2014 yılı sadece ekonomik değil, aynı zamanda bölgesel ve küresel politik risklerin de meydana
geldiği bir yıldı. Orta Doğu’da ve Kafkasya’da yaşanan politik dengesizlikler ile birlikte dünya
ekonomisindeki belirsizlikler yeniden gündeme geldi. Orta Doğu’da Irak Şam İslam Devleti (IŞİD)
Örgütü’nün Kuzey Irak’ı işgal etmesi ve Ukrayna’da yaşanan gerginlikler yatırımcıları daha güvenli
olarak görülen dolar ve euro para birimlerini tercih etmelerine sebep oldu. Bunun sonucunda
gelişmekte olan ülkelere yapılan yatırımlarda düşüş gözlendi. Orta Doğu, Kuzey Afrika ve
Pakistan’da büyüme oranları petrol fiyatlarının düşüşü ve siyasi gerginliklere bağlı olarak
beklenenin altında kaldı.
Afrika genelinde altyapı eksiklikleri sebebiyle devam eden zayıf ekonomik kondisyonlar dikkat
çekti. Buna ek olarak Ebola ve diğer sağlık sorunları sebebiyle özellikle Gine, Liberya ve Sierra
Leone ekonomileri büyük darbe aldı.
2014 yılında ekonomik olarak en yüksek performans sergileyen ülke ABD olarak
değerlendirilebilir. Özellikle istihdam da yaşanan artışlarla birlikte, ABD’de ekonomik toparlanma
2014 yılında hızlandı. Ekim ayından itibaren FED’in parasal politikayı sıkılaştırması bunun
göstergelerinden biri olarak algılandı.
Dünya geneli değerlendirildiğinde, beklenin altında gelişen büyüme verileri ve beklenenden yavaş
gerçekleşen ekonomik küresel toparlanma, düşük yatırım oranları, jeopolitik sorunların yaratmış
olduğu belirsizlik ve gerginlikler, orta vadede gelişmiş ülkeleri tehdit eden hızlı yaşlanan nüfus ve
zayıf büyüme beklentileri 2014 yılının ekonomik görümü olarak özetlenebilir. Buna nazaran
ekonomik büyüme ve kriz sonrası ekonomik toparlanma hızlarında ayrışma devam etti. ABD ve
Çin gibi ülkelerde ekonomik büyüme ve toparlanma devam ederken, Japonya ve euro bölgesi
için kırılgan ekonomik görünüm devam etti.

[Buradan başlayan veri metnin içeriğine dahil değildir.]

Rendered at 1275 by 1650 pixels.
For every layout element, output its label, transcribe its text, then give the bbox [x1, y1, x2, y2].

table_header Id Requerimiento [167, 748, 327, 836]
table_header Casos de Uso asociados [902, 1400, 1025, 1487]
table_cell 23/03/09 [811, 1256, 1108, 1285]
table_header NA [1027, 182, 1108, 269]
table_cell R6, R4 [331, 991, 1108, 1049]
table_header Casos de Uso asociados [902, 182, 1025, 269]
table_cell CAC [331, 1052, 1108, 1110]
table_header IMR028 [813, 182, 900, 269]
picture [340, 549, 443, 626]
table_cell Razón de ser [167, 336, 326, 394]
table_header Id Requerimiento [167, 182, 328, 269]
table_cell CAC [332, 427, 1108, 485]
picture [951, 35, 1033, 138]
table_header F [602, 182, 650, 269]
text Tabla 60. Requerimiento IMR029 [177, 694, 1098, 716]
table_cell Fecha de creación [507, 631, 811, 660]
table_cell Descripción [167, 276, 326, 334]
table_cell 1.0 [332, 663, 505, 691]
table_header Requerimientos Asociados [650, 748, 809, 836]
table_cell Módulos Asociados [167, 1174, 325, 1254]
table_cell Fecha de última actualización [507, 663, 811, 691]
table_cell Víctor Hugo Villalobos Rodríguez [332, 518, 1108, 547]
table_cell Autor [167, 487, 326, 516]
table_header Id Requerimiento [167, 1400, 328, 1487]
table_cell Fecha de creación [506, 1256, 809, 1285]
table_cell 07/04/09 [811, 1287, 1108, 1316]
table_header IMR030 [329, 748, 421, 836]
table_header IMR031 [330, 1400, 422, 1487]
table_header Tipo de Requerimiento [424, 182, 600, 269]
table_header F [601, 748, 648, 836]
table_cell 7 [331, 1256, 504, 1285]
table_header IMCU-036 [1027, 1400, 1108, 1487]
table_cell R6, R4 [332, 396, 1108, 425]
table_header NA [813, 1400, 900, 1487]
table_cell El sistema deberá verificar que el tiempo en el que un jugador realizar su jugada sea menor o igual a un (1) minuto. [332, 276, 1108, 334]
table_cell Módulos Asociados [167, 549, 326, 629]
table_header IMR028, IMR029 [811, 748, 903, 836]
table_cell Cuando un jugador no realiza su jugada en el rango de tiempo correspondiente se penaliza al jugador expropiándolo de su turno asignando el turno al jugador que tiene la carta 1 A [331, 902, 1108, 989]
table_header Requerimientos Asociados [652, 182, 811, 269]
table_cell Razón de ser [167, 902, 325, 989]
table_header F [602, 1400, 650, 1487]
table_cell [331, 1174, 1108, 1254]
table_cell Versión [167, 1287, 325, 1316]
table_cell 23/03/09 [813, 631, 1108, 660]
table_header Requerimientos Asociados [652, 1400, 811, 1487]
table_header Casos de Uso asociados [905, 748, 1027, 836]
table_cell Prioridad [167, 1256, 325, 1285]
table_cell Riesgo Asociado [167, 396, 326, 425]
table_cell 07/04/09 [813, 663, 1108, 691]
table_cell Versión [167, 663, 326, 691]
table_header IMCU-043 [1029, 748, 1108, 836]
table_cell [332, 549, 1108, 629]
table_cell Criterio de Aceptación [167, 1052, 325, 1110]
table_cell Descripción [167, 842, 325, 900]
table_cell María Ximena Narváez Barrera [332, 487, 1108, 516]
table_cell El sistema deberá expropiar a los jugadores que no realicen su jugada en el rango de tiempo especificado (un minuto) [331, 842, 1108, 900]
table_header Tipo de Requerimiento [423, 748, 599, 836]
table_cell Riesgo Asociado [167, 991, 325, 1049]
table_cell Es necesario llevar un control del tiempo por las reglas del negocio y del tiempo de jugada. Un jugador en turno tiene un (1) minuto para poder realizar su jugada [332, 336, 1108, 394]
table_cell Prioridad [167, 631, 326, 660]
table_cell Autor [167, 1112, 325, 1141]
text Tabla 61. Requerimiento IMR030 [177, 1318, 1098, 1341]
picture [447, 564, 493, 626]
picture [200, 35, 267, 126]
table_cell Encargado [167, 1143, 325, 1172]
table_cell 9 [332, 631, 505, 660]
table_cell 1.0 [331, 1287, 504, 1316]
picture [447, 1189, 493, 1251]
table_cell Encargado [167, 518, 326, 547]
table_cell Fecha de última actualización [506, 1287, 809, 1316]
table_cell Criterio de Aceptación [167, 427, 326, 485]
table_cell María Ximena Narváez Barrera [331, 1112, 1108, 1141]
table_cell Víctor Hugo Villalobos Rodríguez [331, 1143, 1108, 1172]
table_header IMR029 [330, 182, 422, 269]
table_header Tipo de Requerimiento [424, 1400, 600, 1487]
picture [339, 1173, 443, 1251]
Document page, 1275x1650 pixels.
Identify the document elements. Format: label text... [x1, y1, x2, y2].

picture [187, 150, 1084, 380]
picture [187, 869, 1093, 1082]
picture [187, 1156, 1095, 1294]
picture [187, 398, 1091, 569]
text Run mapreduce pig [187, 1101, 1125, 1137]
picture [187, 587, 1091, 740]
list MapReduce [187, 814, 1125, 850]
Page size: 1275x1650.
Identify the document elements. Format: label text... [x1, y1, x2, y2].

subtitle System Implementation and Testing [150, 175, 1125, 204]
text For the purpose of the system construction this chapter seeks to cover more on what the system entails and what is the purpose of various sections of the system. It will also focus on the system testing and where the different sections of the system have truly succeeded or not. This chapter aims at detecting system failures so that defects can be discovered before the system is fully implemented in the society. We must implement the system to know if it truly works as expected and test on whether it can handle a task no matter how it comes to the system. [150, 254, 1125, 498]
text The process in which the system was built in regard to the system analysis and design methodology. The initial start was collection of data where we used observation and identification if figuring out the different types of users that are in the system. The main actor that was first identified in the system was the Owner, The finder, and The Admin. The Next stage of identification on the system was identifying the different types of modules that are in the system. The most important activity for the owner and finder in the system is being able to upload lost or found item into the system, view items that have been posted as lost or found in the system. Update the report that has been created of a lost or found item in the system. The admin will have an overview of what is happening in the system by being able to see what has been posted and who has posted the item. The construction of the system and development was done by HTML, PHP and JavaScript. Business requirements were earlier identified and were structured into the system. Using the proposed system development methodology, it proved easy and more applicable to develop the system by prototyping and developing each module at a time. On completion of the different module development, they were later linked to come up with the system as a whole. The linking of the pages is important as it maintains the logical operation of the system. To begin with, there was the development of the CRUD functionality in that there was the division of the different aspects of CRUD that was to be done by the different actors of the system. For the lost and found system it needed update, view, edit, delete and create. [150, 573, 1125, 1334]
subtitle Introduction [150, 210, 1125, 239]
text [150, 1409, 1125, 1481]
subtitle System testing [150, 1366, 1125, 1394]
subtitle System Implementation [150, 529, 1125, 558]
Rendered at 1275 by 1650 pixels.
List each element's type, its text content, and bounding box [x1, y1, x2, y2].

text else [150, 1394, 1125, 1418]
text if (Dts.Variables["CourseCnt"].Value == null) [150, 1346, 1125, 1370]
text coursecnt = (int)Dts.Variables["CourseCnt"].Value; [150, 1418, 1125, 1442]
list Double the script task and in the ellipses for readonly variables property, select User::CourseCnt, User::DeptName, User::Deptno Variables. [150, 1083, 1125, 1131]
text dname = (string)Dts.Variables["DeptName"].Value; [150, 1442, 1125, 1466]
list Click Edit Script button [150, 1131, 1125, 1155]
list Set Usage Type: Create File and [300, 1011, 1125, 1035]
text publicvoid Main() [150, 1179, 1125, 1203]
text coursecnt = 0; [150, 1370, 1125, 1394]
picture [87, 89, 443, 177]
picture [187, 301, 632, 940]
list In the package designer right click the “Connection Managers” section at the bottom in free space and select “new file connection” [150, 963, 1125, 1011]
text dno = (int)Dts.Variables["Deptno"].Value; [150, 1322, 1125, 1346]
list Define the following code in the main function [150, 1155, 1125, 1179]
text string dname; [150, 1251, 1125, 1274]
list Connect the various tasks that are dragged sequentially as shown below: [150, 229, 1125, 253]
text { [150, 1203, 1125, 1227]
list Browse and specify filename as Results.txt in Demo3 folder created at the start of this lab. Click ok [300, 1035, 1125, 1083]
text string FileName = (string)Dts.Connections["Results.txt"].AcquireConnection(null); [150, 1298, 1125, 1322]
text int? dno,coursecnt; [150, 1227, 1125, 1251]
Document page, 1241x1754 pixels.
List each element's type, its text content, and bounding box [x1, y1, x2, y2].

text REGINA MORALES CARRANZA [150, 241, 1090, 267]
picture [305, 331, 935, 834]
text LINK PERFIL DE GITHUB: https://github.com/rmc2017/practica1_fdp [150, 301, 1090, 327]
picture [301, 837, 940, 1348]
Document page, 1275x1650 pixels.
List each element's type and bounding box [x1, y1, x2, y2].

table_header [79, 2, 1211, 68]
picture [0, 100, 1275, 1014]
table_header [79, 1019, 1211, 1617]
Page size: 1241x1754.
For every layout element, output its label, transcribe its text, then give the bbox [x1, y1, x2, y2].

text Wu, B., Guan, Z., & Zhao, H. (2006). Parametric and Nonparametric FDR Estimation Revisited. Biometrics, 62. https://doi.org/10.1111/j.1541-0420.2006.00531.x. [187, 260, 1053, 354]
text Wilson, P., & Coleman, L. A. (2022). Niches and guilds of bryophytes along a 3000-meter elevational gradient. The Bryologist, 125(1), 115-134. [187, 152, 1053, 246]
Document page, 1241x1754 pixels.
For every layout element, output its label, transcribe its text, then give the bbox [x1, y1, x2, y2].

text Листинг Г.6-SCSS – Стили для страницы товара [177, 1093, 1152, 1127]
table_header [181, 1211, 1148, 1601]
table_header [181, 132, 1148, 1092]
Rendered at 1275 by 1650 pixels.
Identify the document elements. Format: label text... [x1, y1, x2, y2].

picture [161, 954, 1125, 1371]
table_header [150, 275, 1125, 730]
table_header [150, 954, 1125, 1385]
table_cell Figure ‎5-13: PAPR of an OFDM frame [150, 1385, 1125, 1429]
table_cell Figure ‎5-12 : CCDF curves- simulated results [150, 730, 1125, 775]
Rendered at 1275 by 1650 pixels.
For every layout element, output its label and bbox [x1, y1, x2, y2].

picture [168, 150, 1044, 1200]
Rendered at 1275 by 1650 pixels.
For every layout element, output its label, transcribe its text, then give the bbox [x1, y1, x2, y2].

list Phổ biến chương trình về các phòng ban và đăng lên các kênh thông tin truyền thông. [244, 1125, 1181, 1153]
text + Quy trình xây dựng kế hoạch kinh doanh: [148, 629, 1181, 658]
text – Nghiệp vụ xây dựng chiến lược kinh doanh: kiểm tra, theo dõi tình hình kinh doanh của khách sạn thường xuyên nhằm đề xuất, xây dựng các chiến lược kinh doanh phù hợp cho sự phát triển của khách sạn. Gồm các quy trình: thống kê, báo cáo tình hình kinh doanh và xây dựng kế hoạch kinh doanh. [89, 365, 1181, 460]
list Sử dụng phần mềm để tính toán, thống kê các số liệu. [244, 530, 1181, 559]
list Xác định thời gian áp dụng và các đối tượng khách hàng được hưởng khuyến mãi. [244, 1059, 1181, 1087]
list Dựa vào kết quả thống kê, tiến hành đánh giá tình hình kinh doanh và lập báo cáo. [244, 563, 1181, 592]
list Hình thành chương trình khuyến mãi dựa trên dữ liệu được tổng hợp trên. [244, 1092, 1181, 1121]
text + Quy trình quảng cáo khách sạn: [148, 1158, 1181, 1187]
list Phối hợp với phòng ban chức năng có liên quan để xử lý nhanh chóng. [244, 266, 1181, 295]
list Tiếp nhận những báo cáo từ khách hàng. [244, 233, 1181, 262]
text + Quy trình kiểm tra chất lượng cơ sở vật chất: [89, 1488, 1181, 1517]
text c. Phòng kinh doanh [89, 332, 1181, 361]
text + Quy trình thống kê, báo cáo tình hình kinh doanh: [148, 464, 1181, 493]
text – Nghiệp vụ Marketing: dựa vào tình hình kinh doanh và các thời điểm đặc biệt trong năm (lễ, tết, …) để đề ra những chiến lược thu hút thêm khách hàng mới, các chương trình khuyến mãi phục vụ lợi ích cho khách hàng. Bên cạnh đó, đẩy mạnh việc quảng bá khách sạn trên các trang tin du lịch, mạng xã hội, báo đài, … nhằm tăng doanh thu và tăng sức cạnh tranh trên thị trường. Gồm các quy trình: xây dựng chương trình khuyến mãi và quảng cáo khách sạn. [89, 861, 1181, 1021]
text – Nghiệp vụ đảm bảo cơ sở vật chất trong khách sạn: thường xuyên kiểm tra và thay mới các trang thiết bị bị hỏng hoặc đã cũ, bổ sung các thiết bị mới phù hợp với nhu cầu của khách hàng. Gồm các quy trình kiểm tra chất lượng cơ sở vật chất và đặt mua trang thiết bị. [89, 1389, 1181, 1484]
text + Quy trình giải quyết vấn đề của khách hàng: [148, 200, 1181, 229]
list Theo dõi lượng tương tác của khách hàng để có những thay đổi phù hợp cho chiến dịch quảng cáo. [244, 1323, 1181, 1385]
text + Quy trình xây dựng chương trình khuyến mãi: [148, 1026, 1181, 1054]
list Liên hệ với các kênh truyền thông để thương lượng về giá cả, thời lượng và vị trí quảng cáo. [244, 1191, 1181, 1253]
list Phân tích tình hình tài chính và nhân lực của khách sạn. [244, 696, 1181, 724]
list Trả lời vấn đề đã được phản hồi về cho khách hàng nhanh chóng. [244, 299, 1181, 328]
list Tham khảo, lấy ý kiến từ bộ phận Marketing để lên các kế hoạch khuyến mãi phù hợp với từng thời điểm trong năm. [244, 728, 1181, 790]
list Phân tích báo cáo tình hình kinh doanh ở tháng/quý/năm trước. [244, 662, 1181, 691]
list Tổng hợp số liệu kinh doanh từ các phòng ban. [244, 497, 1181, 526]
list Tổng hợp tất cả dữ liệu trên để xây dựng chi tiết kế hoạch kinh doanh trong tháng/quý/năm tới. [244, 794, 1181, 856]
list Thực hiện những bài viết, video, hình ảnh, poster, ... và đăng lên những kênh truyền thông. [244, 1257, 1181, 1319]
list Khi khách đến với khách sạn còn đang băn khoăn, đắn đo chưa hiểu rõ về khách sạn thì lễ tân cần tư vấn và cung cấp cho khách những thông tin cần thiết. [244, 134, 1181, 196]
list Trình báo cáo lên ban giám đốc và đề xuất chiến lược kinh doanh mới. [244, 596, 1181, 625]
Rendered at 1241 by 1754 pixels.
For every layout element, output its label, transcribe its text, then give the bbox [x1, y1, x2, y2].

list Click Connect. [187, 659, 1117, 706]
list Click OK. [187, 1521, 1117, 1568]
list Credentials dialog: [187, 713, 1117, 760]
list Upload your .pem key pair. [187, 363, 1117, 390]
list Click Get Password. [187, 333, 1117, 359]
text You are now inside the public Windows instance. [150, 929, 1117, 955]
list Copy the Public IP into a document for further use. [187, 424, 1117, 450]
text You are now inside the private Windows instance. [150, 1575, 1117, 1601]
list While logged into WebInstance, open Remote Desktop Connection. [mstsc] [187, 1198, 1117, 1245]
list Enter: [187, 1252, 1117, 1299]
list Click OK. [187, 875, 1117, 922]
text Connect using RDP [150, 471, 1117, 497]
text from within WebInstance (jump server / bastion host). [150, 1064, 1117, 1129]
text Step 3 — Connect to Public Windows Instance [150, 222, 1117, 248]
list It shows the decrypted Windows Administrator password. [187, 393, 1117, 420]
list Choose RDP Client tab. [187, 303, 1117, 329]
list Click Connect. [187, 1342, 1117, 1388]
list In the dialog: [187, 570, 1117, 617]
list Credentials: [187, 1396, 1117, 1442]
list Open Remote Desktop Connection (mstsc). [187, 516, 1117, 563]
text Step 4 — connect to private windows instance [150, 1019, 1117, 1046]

Türkiye ekonomisi 2014 yılında iç
talebin canlanması ile ufak bir
büyüme yakaladı. Fakat bu büyüme
beklenin altında kaldı. Özellikle gıda
fiyatlarındaki artış ile enflasyonun
beklentilerin üzerine çıktı. Rusya ile
Avrupa arasındaki politik gerilimler
Türkiye’yi de etkiledi. Rusya’nın
Avrupa ihracatını durdurması ile
Türkiye ile dış ticaretinde artışlar gözlendi. Fakat Rusya’nın yaşanmakta olduğu ekonomik sorunlar
Türkiye için tehlike arz ediyor.
Euro bölgesinde zayıf büyüme, ABD parasal sıkılaşma politikası, Orta Doğu ve Rusya’daki
gerilimler Türkiye için kısa ve orta vadede risk yaratıyor.